“There’s a lack of analysis”
What the Kenyan economist James Shikwati thinks about the G20 Partnership with Africa and the Chinese approach to Africa.
Mr. Shikwati, you are considered an opponent of development aid. At the initiative of Chancellor Angela Merkel, the G20 nations adopted a new approach at their 2017 summit in Hamburg. What do you think of it?
The “G20 Leaders’ Declaration: Shaping an Interconnected World” is a great document that summarizes key challenges in the modern world. Unfortunately the document reveals that the underlying mindset in the G20 approach to Africa is to offer of “help”, and thus an attitude of some unquantifiable “Welcome African ownership…” takes centre stage. The issues given prominence in the African partnership include migration and corruption without elaborating on which weighted scale qualified Africa for this agenda. The document declaration fails to analyse how some of the G20 member country activities in Africa lead to corruption and catalyse migration, for example, through regime change, competition for natural resources, and rigged global market systems.
China most likely studied the weakness of the West’s approach in Africa.
China is taking a different approach in Africa to that taken by the West. What is your opinion of it?
China most likely studied the weakness of the West’s approach in Africa, namely buying artificial stability for fear of migrants from Africa, hiding behind “development aid”, and exporting value systems to further its own commercial interests. The Chinese approach has been that of deals, hardball bargains rather than fronting altruism. In the medium term, it has afforded Africans an alternative source of international cooperation with mega intra-Africa infrastructure projects. The Chinese interests have led to stiff competition among both domestic and international players for tenders for mega-projects. The new “tender wars” have become an underlying force that fuels fierce electoral contests redefining a governance environment that was previously centred on the competition to control raw materials and ethnicity. Once Chinese interests in Africa expand to a significant level, they, too, will likely start to set the agenda for Africa in a similar fashion to what the West has been doing for over 50 years. The alternative scenario is one where Africa takes advantage of both the Chinese and Western interests to grow the continent’s relevance in the global market.
You recently attended the Friedrich-Naumann-Stiftung conference “Start-up Africa – afrikanische Wirtschaft stark machen” in Bonn on strengthening the African economy. What is your advice to interested businesspeople?
Start-ups do not wait to be invited to any market place; they are the pulse, the first responders to market needs that the old players have ignored. Interested business people should work with their counterparts in Africa to create a good business environment, namely a political, legal and regulatory environment without which start-ups suffer stunted growth. In Africa, start-ups are major employers and fill in the gap where governments fail to offer services.

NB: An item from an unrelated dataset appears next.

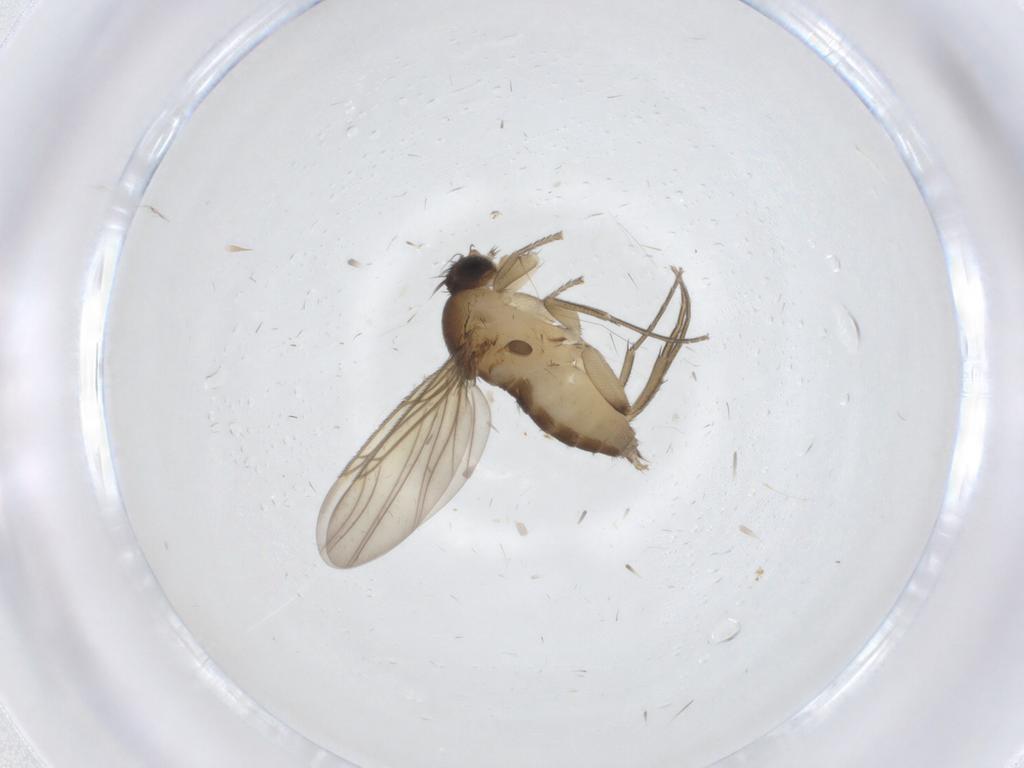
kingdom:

With a clear framework to protect intellectual property through a patents system, interested business people can work together with African start-ups to align activities to strategic value chains and tap the huge opportunities that are presented by poor infrastructure, a lack of energy and food security, health, and education, among others.
Can you already name a successful example of this, a German company perhaps?
Mobisol Kenya is originally from Germany; they have been successful in providing energy solutions to rural homes that are not on the Kenyan electricity grid and even to some on the grid who nevertheless experience frequent power outages. Kenya is a fertile ground for both tech and non-tech startups which offer solutions in finance, agriculture, logistics and education, among others.
James Shikwati is Director of the Inter Region Economic Network in Kenya and considered an expert on Africa’s economic development, but is also a prominent critic of development aid.